Following the event, the MakerDAO community took action. In May 2024, they held a vote and decided to retain USDC as a primary reserve asset for DAI, despite the depeg event. This decision reflects the community's ongoing trust and confidence in USDC's long-term stability, even after experiencing a depegging event that affected DAI's peg momentarily.


Is DAI Backed by Fiat Currency?

DAI is not directly backed by fiat currency in the traditional sense. Instead, its backing primarily comprises collateral in the form of other cryptocurrencies and assets, including fiat-backed stablecoins like USDC. These stablecoins are pegged to fiat currencies like the US dollar and are held as part of the collateral in the MakerDAO system, which issues DAI.

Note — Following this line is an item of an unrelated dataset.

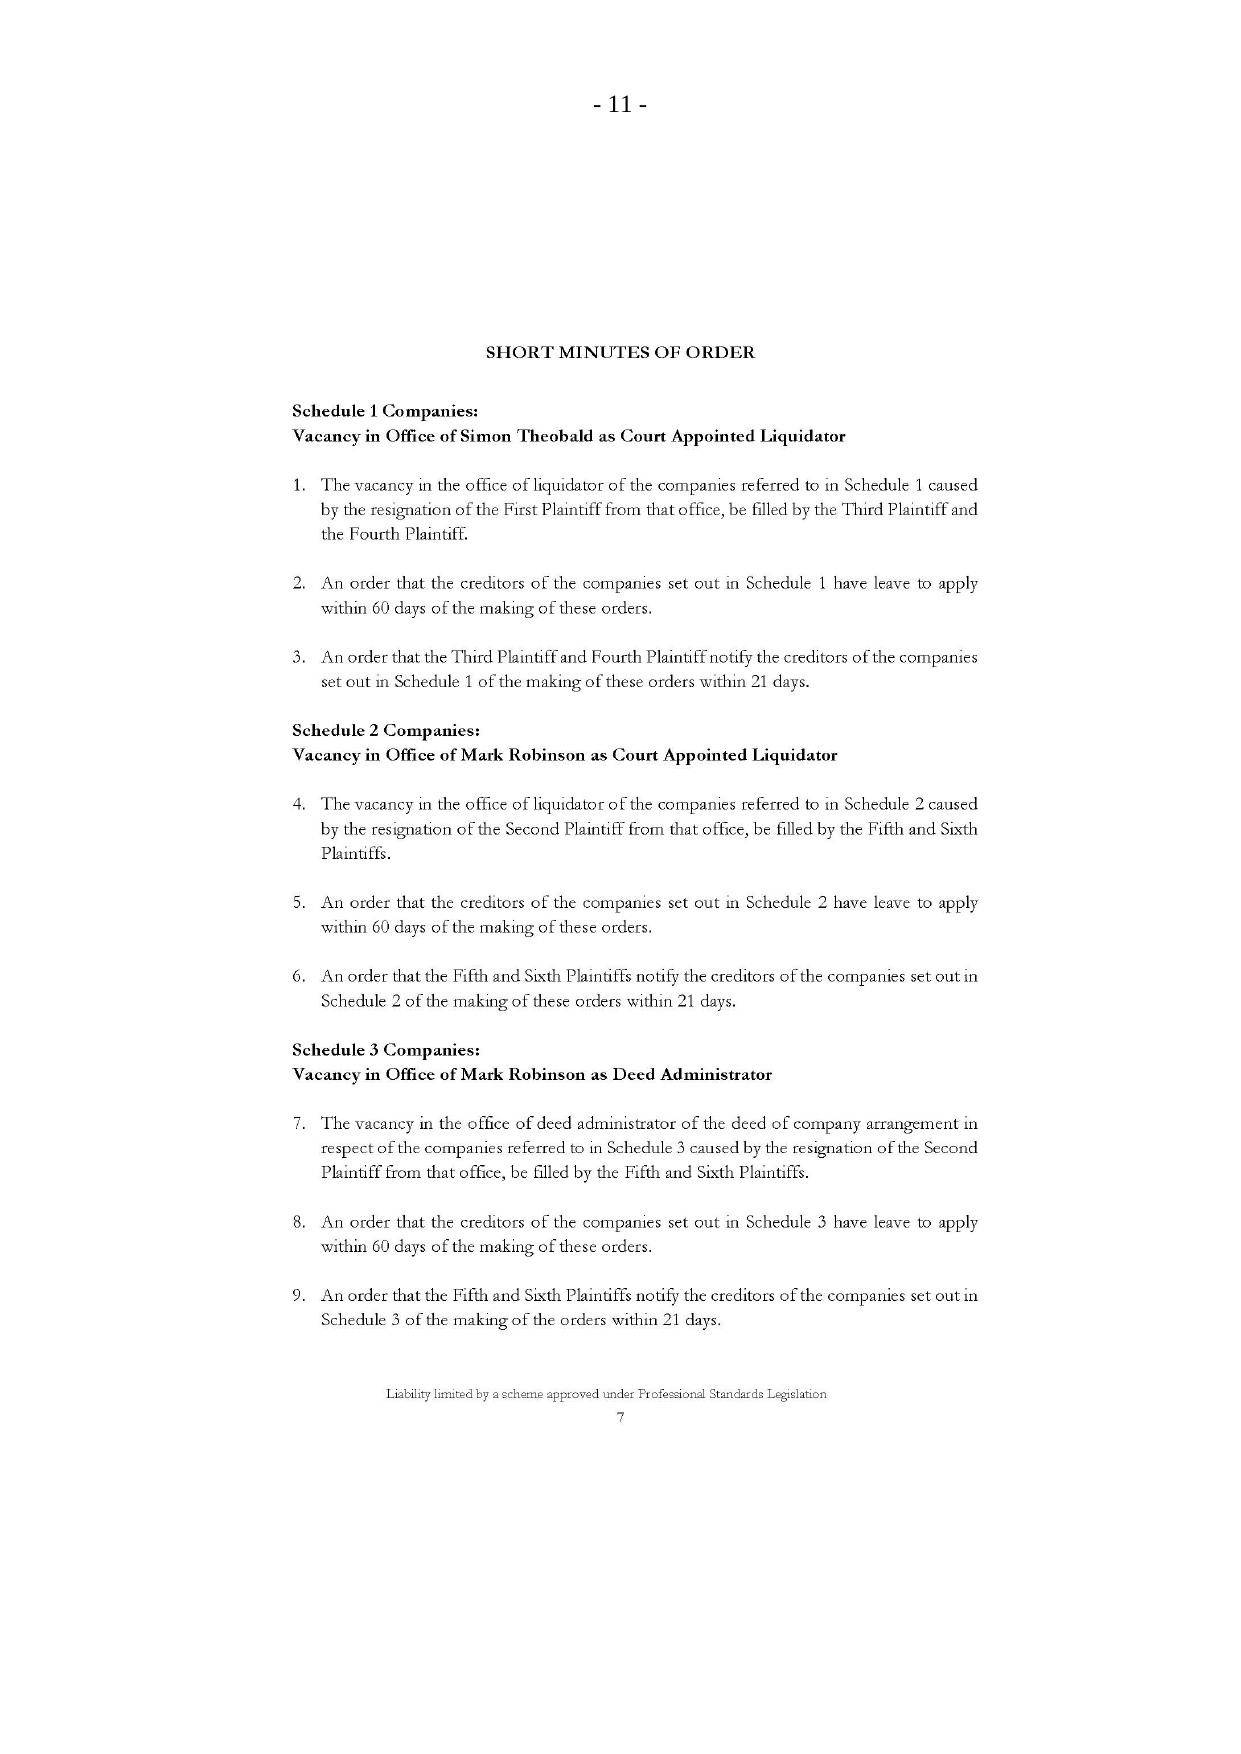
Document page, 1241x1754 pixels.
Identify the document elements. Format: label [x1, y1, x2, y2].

picture [150, 150, 1091, 1481]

How Many DAI Tokens Are in Circulation?

As of the current time, the circulating supply of DAI is approximately 4,788,943,855 tokens. It's important to note that the circulating supply of DAI can fluctuate based on various factors, including changes in its reserves and the demand for the stablecoin.

Is DAI Equal to the USD?

DAI is designed to maintain a soft peg to the US dollar (USD), aiming for a value of approximately $1. However, due to market dynamics and the algorithmic mechanisms governing DAI's stability, its value may fluctuate slightly around this target.

Is DAI backed by USDC?

The presence of USDC in the collateral portfolio contributes to the stability and value of DAI, but DAI itself is not directly backed by USDC or any single fiat-backed stablecoin.

Is DAI Safe?

DAI is considered relatively safe within the context of stablecoins due to its decentralized and over-collateralized nature.